NPR — the only radio worth listening to — reported yesterday on House Judiciary Chairman Jerry Nadler’s launch of a comprehensive investigation of anything Trump (https://www.npr.org/2019/03/04/699976689/house-judiciary-launches-probe-of-allegations-of-obstruction-by-president-trump?utm_source=npr_newsletter&utm_medium=email&utm_content=20190304&utm_campaign=news&utm_term=nprnews#list).
In 2011, then Senate Minority Leader Mitch McConnell recommended to President Obama that Ajit Pai be nominated for a Republican seat on the all-important Federal Communications Commission for a five-year term. Donald Trump designated him as Chairman of the FCC in January 2017. The appointment was controversial, as Pai is a leading propponent of repealing internet neutrality — and he accomplished that in 2017, even though over twenty million comments to the FCC opposed the repeal.

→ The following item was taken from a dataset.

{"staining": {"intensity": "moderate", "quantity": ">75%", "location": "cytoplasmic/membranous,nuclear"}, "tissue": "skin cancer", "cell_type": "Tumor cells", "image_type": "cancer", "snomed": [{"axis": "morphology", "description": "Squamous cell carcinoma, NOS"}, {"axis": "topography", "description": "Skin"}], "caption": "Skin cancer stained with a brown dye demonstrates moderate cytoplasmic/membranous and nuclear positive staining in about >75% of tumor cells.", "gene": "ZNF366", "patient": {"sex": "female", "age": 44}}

Pai’s parents immigrated from the Kolkani region of western India, and they speak the Kolkani language.
So we sent intrepid associate solitary reporter Susanna Sherman to interview Pai, after Trump called Pai demanding that he revoke NPR’s license.
“Susanna,” Pai began, “you and I both know that Mr. Trump favors anything that will screw the little guy, even though millions of Trump voters still adore him.”

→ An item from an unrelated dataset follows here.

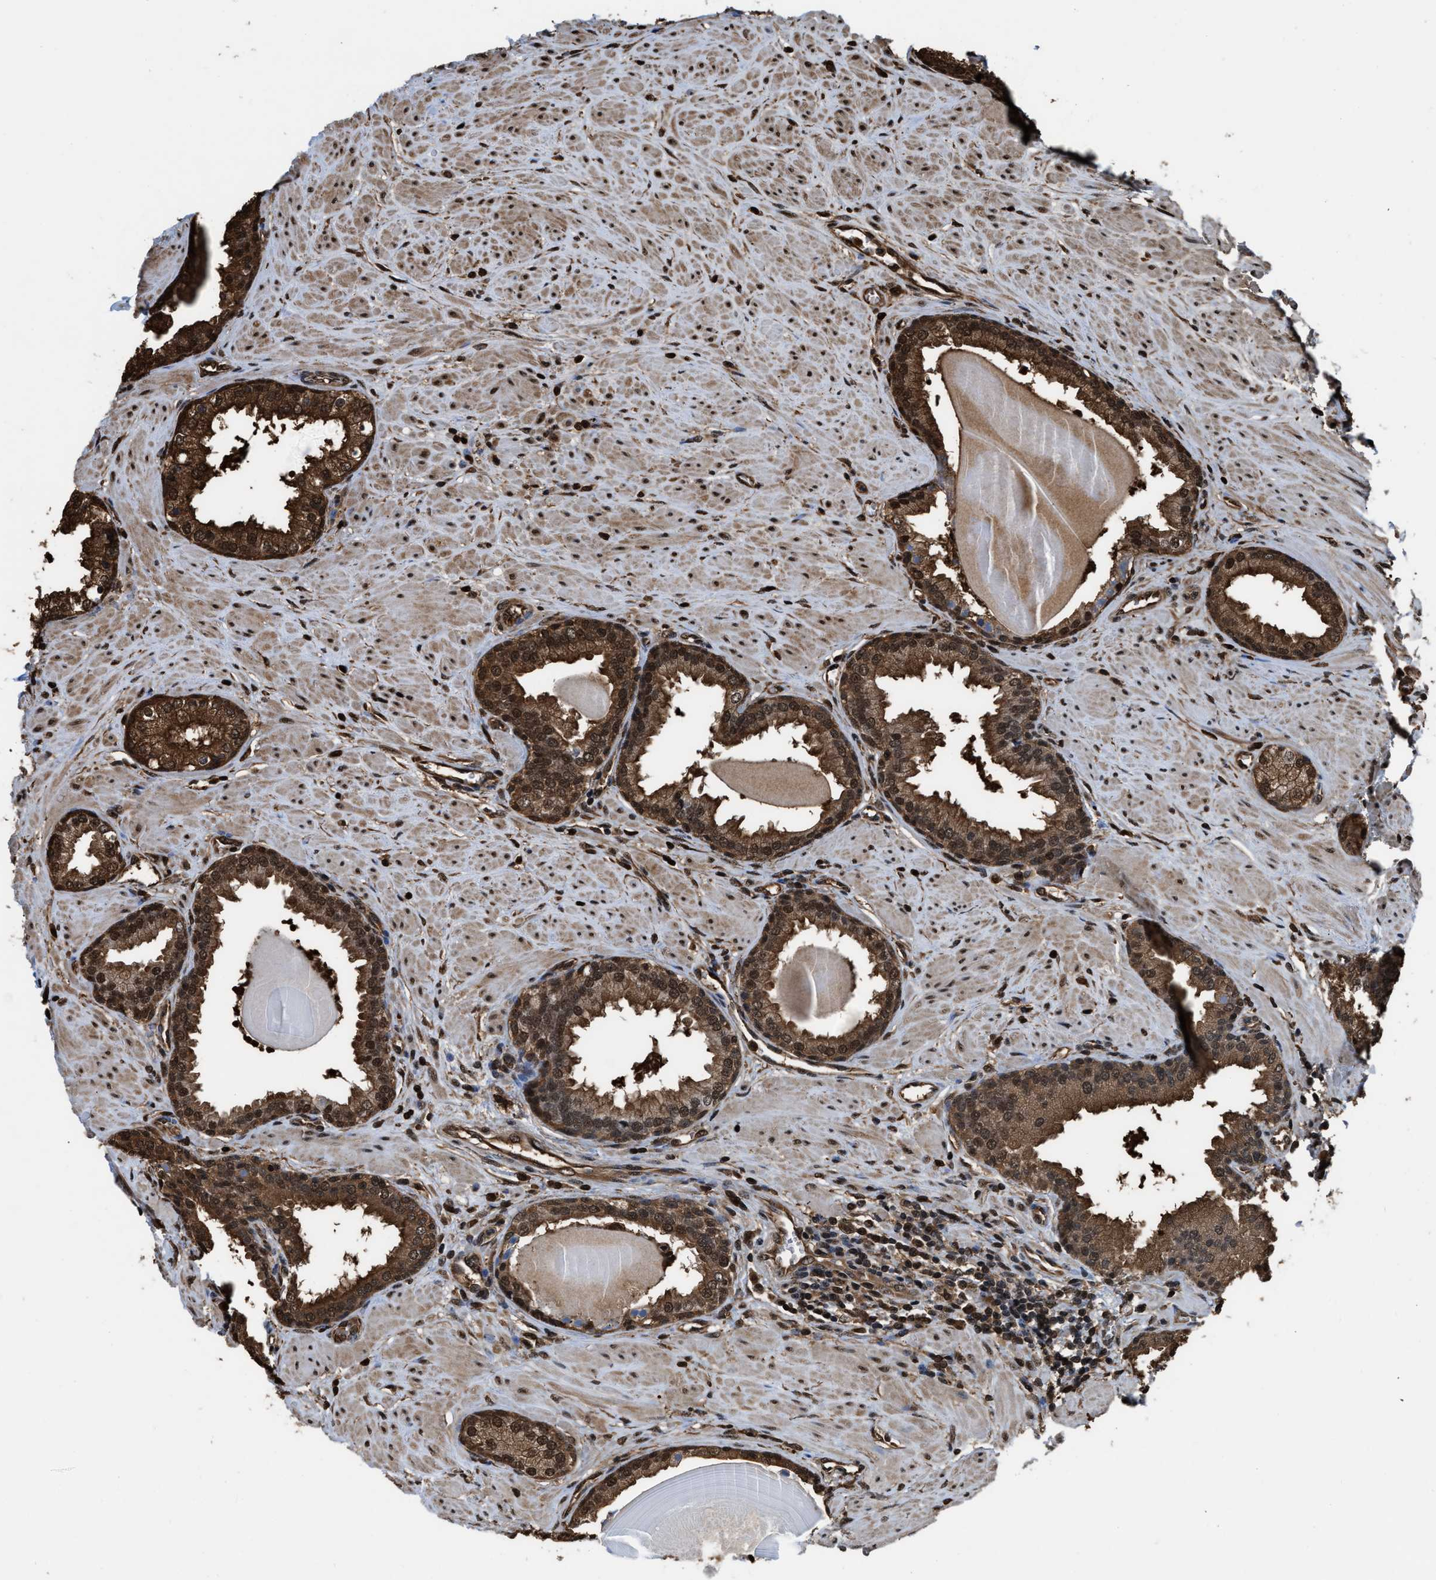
{"staining": {"intensity": "moderate", "quantity": ">75%", "location": "cytoplasmic/membranous,nuclear"}, "tissue": "prostate", "cell_type": "Glandular cells", "image_type": "normal", "snomed": [{"axis": "morphology", "description": "Normal tissue, NOS"}, {"axis": "topography", "description": "Prostate"}], "caption": "Protein staining of unremarkable prostate displays moderate cytoplasmic/membranous,nuclear positivity in approximately >75% of glandular cells.", "gene": "FNTA", "patient": {"sex": "male", "age": 51}}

“You and I also know that Mr. Trump doesn’t understand that regulatory agencies like the FCC are supposed to be independent regulatory agencies.”
“I take my marching orders from Mitch McConnell and Mr. Trump. Case closed.”
Before leaving Pai’s office, Sherman asked Pai to say something in Kolkani, saying “Sir, I know from your first name that you are an Ajitator, and an agitator for free enterprise, but the Kolkani people — are they as contentious and contumacious as you are?"
When Sherman told Jarl Mohn, the CEO of NPR, about Pai’s plans to revoke its license, he told her, “No worries, Susanna. We’ll just go underground. We’ll broadcast from all over the world. We’ll rename ourselves World Public Radio."